The constant suicidal narrative

" FLAG EPIDEMIC"?

I think those two words don't go together at all.

As a foreigner, I believe that hanging out English and British flags doesn't affect me in the slightest. And why should it?  On the contrary, I'm proud  that the whole country (the majority) has good as one.I came here 20 years ago for a sporting career, it didn't go as I'd imagined , but by then I already  had friends and a life here. I respect the country I live in  and I'm grateful to it.
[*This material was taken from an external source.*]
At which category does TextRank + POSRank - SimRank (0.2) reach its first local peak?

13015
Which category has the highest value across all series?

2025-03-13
I don't  se myself as a victim, even though after the Second World War  we were handed over to th USSR for the greater good and peace, and we Poles were banned from tasking part in the victory parade so as not to upset STALIN...... Now after 40 years of Russian slavery and far left regime, we poles are deeply divided nation, 50/50 left v right, and from history I know that we unite in a slap of a finger  when a treat or trouble comes from outside.
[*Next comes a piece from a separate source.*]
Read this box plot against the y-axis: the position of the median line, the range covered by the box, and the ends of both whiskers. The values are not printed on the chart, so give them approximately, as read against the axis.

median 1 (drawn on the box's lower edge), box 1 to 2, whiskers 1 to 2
I believe that politicians and main stream media are turning the brains of working class people into mush, which is why they've enough and are taking ac tons like this. They demand an attitude of shame from the youngest years, which is ridiculous and a scandal. I FELL IN LOVE WITH THIS COUNTRY AND ITS PEOPLE FROM THE VERY FIRST IMPRESSION. I have tremendous respect for your culture and traditions which is my duty as a foreigner, and there is nothing wrong with it. Simple as

As for George Orwell, please read "1984" ( it was banned in communist Poland)- we Poles have already lived through it, and  the UK seem to be just entering that climate... unfortunately.